What is needed | Restate each entry below exactly; pictures stay out of the copy.

..............................

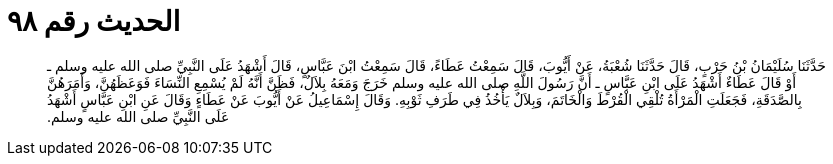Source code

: 
= الحديث رقم ٩٨

[quote.hadith]
حَدَّثَنَا سُلَيْمَانُ بْنُ حَرْبٍ، قَالَ حَدَّثَنَا شُعْبَةُ، عَنْ أَيُّوبَ، قَالَ سَمِعْتُ عَطَاءً، قَالَ سَمِعْتُ ابْنَ عَبَّاسٍ، قَالَ أَشْهَدُ عَلَى النَّبِيِّ صلى الله عليه وسلم ـ أَوْ قَالَ عَطَاءٌ أَشْهَدُ عَلَى ابْنِ عَبَّاسٍ ـ أَنَّ رَسُولَ اللَّهِ صلى الله عليه وسلم خَرَجَ وَمَعَهُ بِلاَلٌ، فَظَنَّ أَنَّهُ لَمْ يُسْمِعِ النِّسَاءَ فَوَعَظَهُنَّ، وَأَمَرَهُنَّ بِالصَّدَقَةِ، فَجَعَلَتِ الْمَرْأَةُ تُلْقِي الْقُرْطَ وَالْخَاتَمَ، وَبِلاَلٌ يَأْخُذُ فِي طَرَفِ ثَوْبِهِ‏.‏ وَقَالَ إِسْمَاعِيلُ عَنْ أَيُّوبَ عَنْ عَطَاءٍ وَقَالَ عَنِ ابْنِ عَبَّاسٍ أَشْهَدُ عَلَى النَّبِيِّ صلى الله عليه وسلم‏.‏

..............................

Written solution |
Source code

: 
= الحديث رقم ٩٨

[quote.hadith]
حَدَّثَنَا سُلَيْمَانُ بْنُ حَرْبٍ، قَالَ حَدَّثَنَا شُعْبَةُ، عَنْ أَيُّوبَ، قَالَ سَمِعْتُ عَطَاءً، قَالَ سَمِعْتُ ابْنَ عَبَّاسٍ، قَالَ أَشْهَدُ عَلَى النَّبِيِّ صلى الله عليه وسلم ـ أَوْ قَالَ عَطَاءٌ أَشْهَدُ عَلَى ابْنِ عَبَّاسٍ ـ أَنَّ رَسُولَ اللَّهِ صلى الله عليه وسلم خَرَجَ وَمَعَهُ بِلاَلٌ، فَظَنَّ أَنَّهُ لَمْ يُسْمِعِ النِّسَاءَ فَوَعَظَهُنَّ، وَأَمَرَهُنَّ بِالصَّدَقَةِ، فَجَعَلَتِ الْمَرْأَةُ تُلْقِي الْقُرْطَ وَالْخَاتَمَ، وَبِلاَلٌ يَأْخُذُ فِي طَرَفِ ثَوْبِهِ‏.‏ وَقَالَ إِسْمَاعِيلُ عَنْ أَيُّوبَ عَنْ عَطَاءٍ وَقَالَ عَنِ ابْنِ عَبَّاسٍ أَشْهَدُ عَلَى النَّبِيِّ صلى الله عليه وسلم‏.‏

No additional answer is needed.